An exploration of pizza in and around Rochester, NY, one pizzeria at a time
Monday, September 10, 2012
Return to The Gate House
Having written this blog for some three and a half years now, I've been to well over 90% of the non-chain pizzerias around Rochester. So not every blog post is going to be about a new place or a first-time visit. There just aren't that many left, or that many new ones opening on a regular basis.
The good news is, it's taken me long enough to go to all these places that by now, some of them are overdue for a return visit. That's particularly true of places that maybe didn't seem to live up to what they should've been, my first time around.
One such place is The Gate House,which I have reviewed once before, in this March 2009 post . At that time, I found their wood-fired pizza rather disappointing, primarily due to its crust, which was chewy but not at all bready, with hardly any signs of the dough having risen.
But they're still around, so they must be doing something right. And on a visit last year I had a burger (yes, I do eat food other than pizza) that was pretty good, so I was ready to go back and give the pizza another shot.
On walking in, The Gate House's ovens are visible on your right, just behind the bar. I was told that they were manufactured in Italy, and are genuine wood-fired ovens, meaning that they're not some sort of wood/gas hybrid. That wood fire you see deep in the recesses of the oven isn't just for show; it's the heat source, and according to The Gate House's web site, that heat gets up to about 700 degrees - not as extreme as some places, but considerably hotter than a home oven or even a typical gas-heated pizza oven.
So despite my one prior disappointing experience here, I was looking forward to one of their pizzas. I ordered a "Kodak" pizza (The Gate House's pizzas are named after local landmarks, which doesn't thrill me, because I always feels silly ordering something like a "Kodak" pizza, but I can live with it), which is topped with tomato sauce, Italian sausage, roasted peppers, fresh mozzarella and basil.
The crust, which is always the starting point, was super thin. The underside was more firm than crisp, and was quite pliable.
The bottom was mostly pale, and a bit floury here and there,with some well-browned but not charred spots. Along the edge, which was formed into a narrow but distinct cornicione, the crust did display some crispness and crackling. Here, too, where the crust was thicker, I was able to appreciate the pleasant, mildly sweet, bready flavor of the baked dough.

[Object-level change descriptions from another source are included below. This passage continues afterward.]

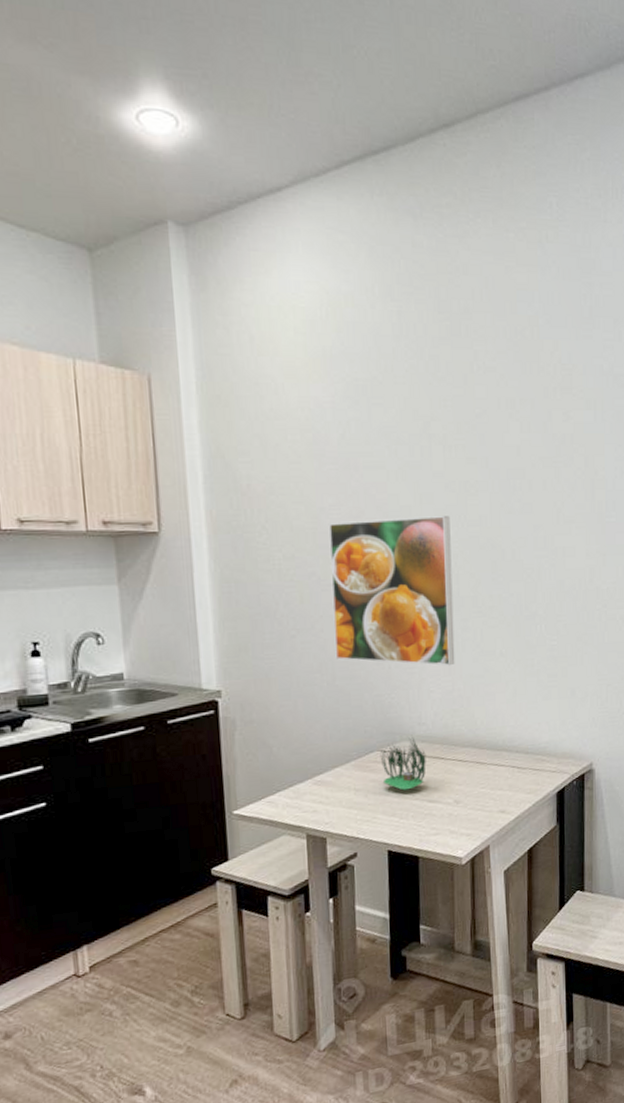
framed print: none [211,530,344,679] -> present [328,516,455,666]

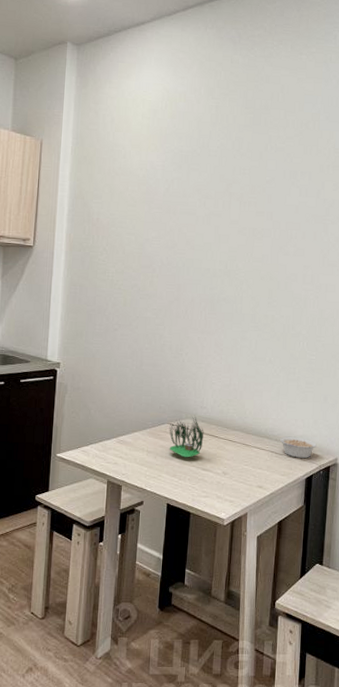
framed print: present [328,516,455,666] -> none [144,250,240,365]
legume: none [521,744,567,770] -> present [279,437,317,458]

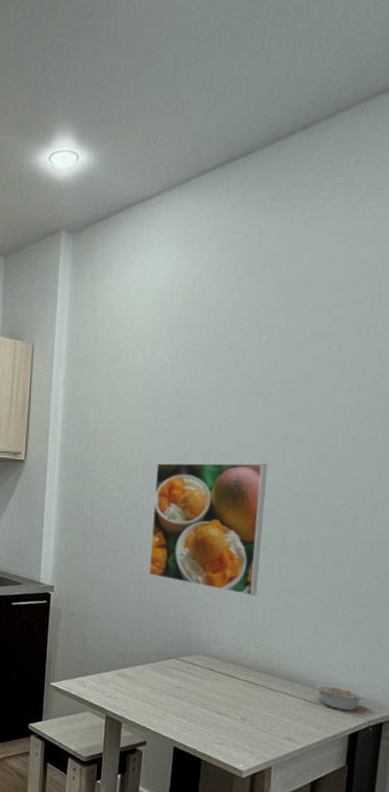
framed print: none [144,250,240,365] -> present [148,462,268,596]
succulent plant: present [169,417,204,458] -> none [177,653,219,698]

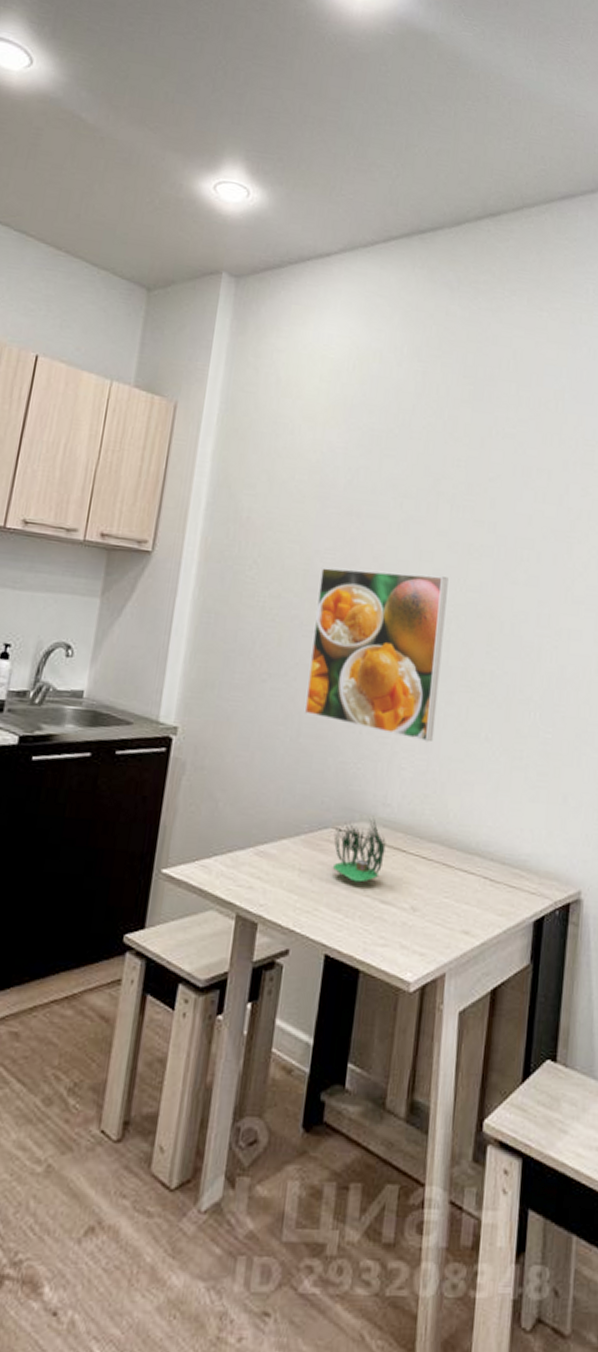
succulent plant: none [177,653,219,698] -> present [333,819,386,883]
legume: present [315,683,365,711] -> none [496,855,551,890]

The overall flavor was good, with a well-balanced blend of toppings. The sauce was marked with a rich tomato flavor. The Gate House states on its menu that they use Italian San Marzano tomatoes, are reputed to be the best, and if you want authentic, Neapolitan-style pizza, they're the way to go.
The sauce combined with the smooth, well-melted cheese to provide a solid base for the contrasting flavors and textures of the meaty, chewy sausage, the al dente roasted red bell peppers, and the shredded, wilted basil. This was certainly a winning combination, kind of like a Margherita with a little more oomph.
All in all, then, I liked this pizza, and I considered it a marked improvement over the last time. But it fell a little short of greatness.
In my experience, most "artisanal" pizza tends to fall into one of two categories, with respect to the crust: either crisp and crackly, or pliable, even floppy. This was much closer to the latter, maybe not floppy exactly, but certainly more pliable than crisp. That may be a function of the flour they're using, but I'll save that for a discussion with the pizzaiolo on my next visit.
Now a pliable crust is not in itself necessarily a flaw. New York style pizza should have a firm enough crust to allow it to be folded and held horizontally, with the tip sticking straight out. But there's no reason to hold all pizzas to that standard, and I suspect that a lot of pizza in Italy wouldn't pass that test.
What I would have liked to see and taste, though, was a bit more exterior crispness and a little charring. I don't mean to sound like some pizza snob who claims to like charred pizza for no other reason than that it's the "in" thing at the moment, but that bit of blackening on the surface of the crust can add to the complexity of flavor in the crust, balancing the breadiness of the interior with some toasty accents. And it's something that I particularly look for in thin-crust, wood-fired pizza.
Likewise, a crust can develop some exterior crispness while remaining pliable, again adding to the depth of sensory experiences you get when you bite into it. Again, it comes down to a question of balance and contrasts, as with so much else where pizza is concerned. This crust was just a little less complex, and more one-dimensional, than I would've liked.
So this was good, no doubt about it. I'd order it again. But I've got to go with my gut, literally and figuratively, and my gut says that this pizza rates a B.
The Gate House, 274 N. Goodman St. in the Village Gate, Rochester 14607
473-2090
Mon. - Thu. 11:30 a.m. – 10 p.m., Fri. 11:30 a.m. – 11 p.m., Sat. 11 a.m. - 11 p.m., Sun. 4 p.m. - 9 p.m.